Prompt - An exact restatement of all the data is required, with the pictures left out.

Records from a collection
=== Section Start ===
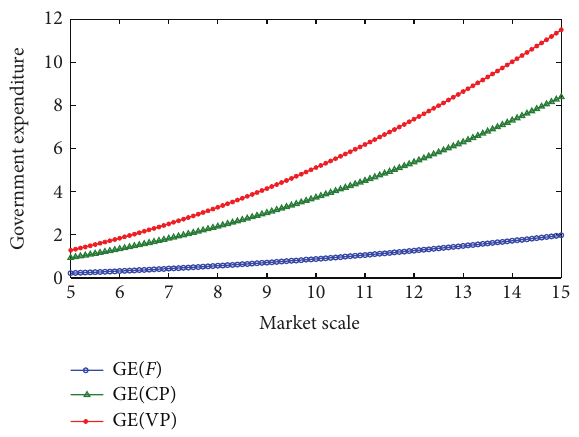
Figure 8: Three tools comparison on welfare under the change of market scale 𝛼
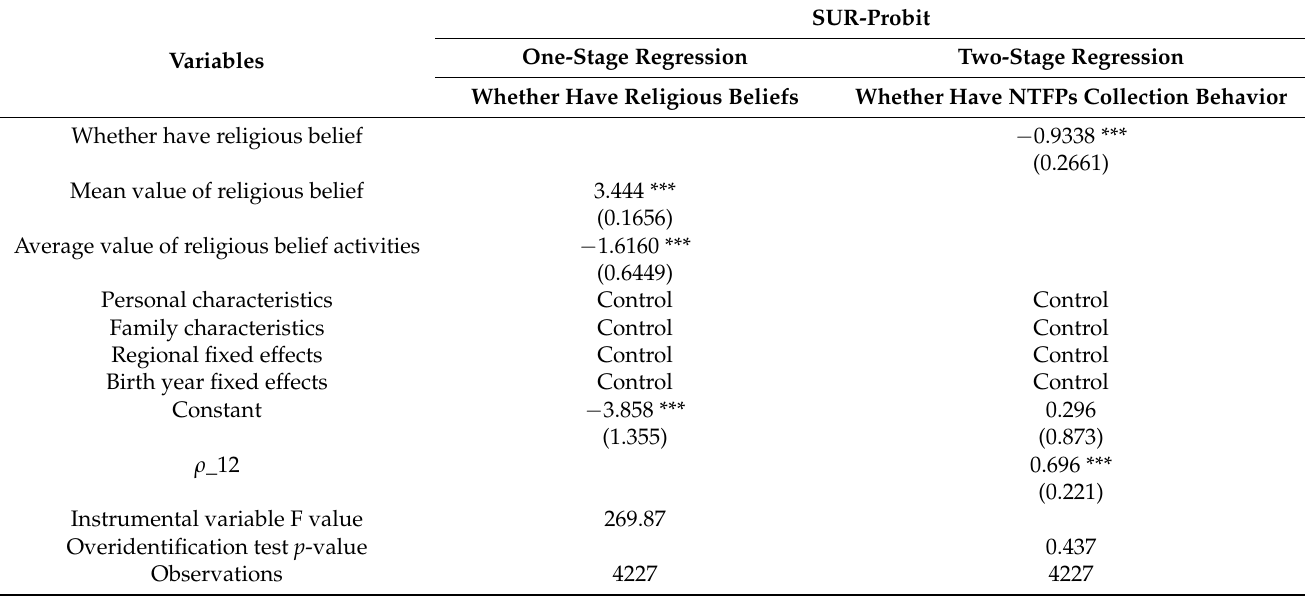
Table 6. The baseline regression for religious belief and NTFPs collection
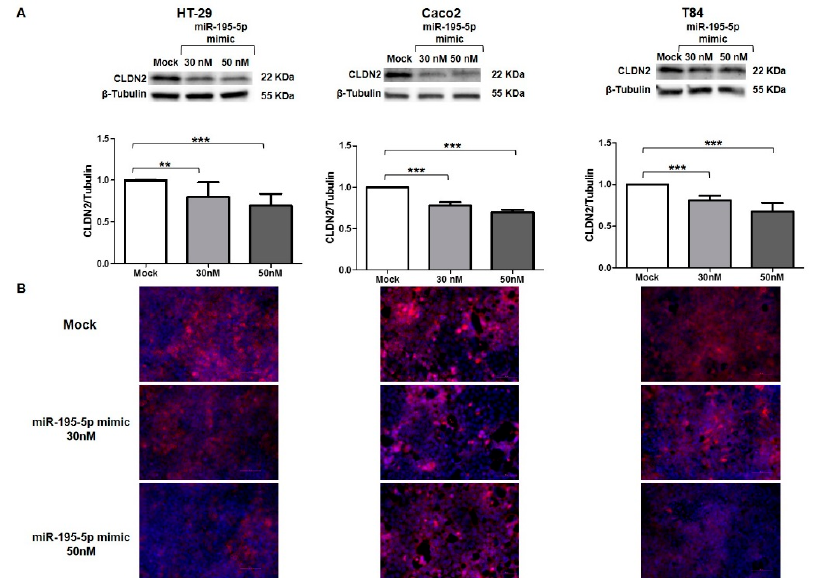
Figure 5. Regulation of CLDN2 protein expression by miR-195-5p in colonic epithelial cell lines. (A) Western blot analysis of CLDN2 protein expression in HT-29, Caco2, and T84 cell lines after miR-195-5p mimic transfection. A significant reduction of CLDN2 expression was detected in all cell lines. Raw data of the independent experiments of Western blot were reported in Appendix A. (B) Immunofluorescence staining of CLDN2 in HT-29, Caco2 and T84 cell cultures after miR-195-5p mimic transfection. In accordance with Western blot results, after transfection, the expression of CLDN2 decreased compared with mock-control. Single channel images of DAPI and CLDN2 staining before merge were reported in Appendix B. Data of WB were obtained by dividing the normalized transfected sample values by the normalized control sample values. β -Tubulin was used as housekeeping protein to normalize the data. Data are representative of four independent experiments. The histograms correspond to mean ± SEM. Scale bar = 50 μ m ** p < 0.01; *** p < 0.001.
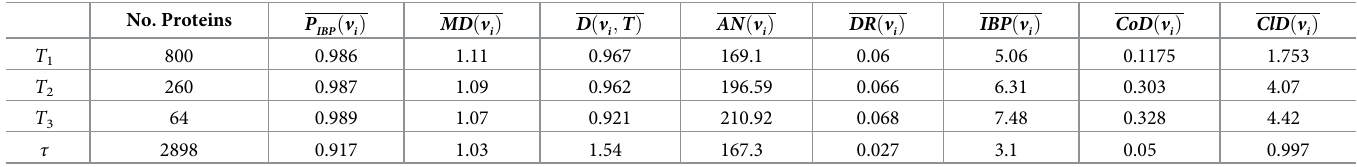
Table 1. The first column shows the number of proteins for each selected set and the total number of vertices for set τ . The next columns show the average values obtained for each feature in each of the selected set.( X denotes the average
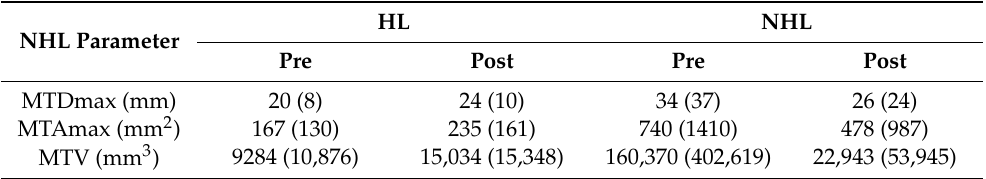
Table 3. Average automated CT size measurements and standard deviations (in parentheses) pre and post treatment for the HL and NHL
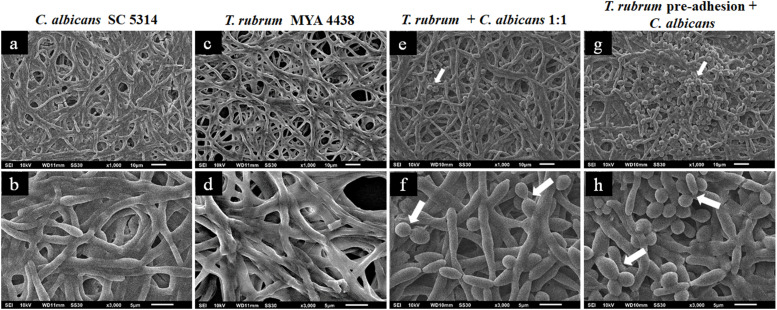
Scanning electron microscopies of C. albicans SC 5314 (a,b) and T. rubrum ATCC MYA 4438 (c,d) monospecies biofilms and dual-species biofilms of C. albicans/T. rubrum formed at a proportion of 1:1 (e,f) or formed with the addition of C. albicans suspensions after the pre-adhesion of T. rubrum biofilm (g,h). White arrows denote the blastoconidia of C. albicans.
=== Section End ===
Task solution -
Figure 8: Three tools comparison on welfare under the change of market scale 𝛼
Table 6. The baseline regression for religious belief and NTFPs collection
Figure 5. Regulation of CLDN2 protein expression by miR-195-5p in colonic epithelial cell lines. (A) Western blot analysis of CLDN2 protein expression in HT-29, Caco2, and T84 cell lines after miR-195-5p mimic transfection. A significant reduction of CLDN2 expression was detected in all cell lines. Raw data of the independent experiments of Western blot were reported in Appendix A. (B) Immunofluorescence staining of CLDN2 in HT-29, Caco2 and T84 cell cultures after miR-195-5p mimic transfection. In accordance with Western blot results, after transfection, the expression of CLDN2 decreased compared with mock-control. Single channel images of DAPI and CLDN2 staining before merge were reported in Appendix B. Data of WB were obtained by dividing the normalized transfected sample values by the normalized control sample values. β -Tubulin was used as housekeeping protein to normalize the data. Data are representative of four independent experiments. The histograms correspond to mean ± SEM. Scale bar = 50 μ m ** p < 0.01; *** p < 0.001.
Table 1. The first column shows the number of proteins for each selected set and the total number of vertices for set τ . The next columns show the average values obtained for each feature in each of the selected set.( X denotes the average
Table 3. Average automated CT size measurements and standard deviations (in parentheses) pre and post treatment for the HL and NHL
Scanning electron microscopies of C. albicans SC 5314 (a,b) and T. rubrum ATCC MYA 4438 (c,d) monospecies biofilms and dual-species biofilms of C. albicans/T. rubrum formed at a proportion of 1:1 (e,f) or formed with the addition of C. albicans suspensions after the pre-adhesion of T. rubrum biofilm (g,h). White arrows denote the blastoconidia of C. albicans.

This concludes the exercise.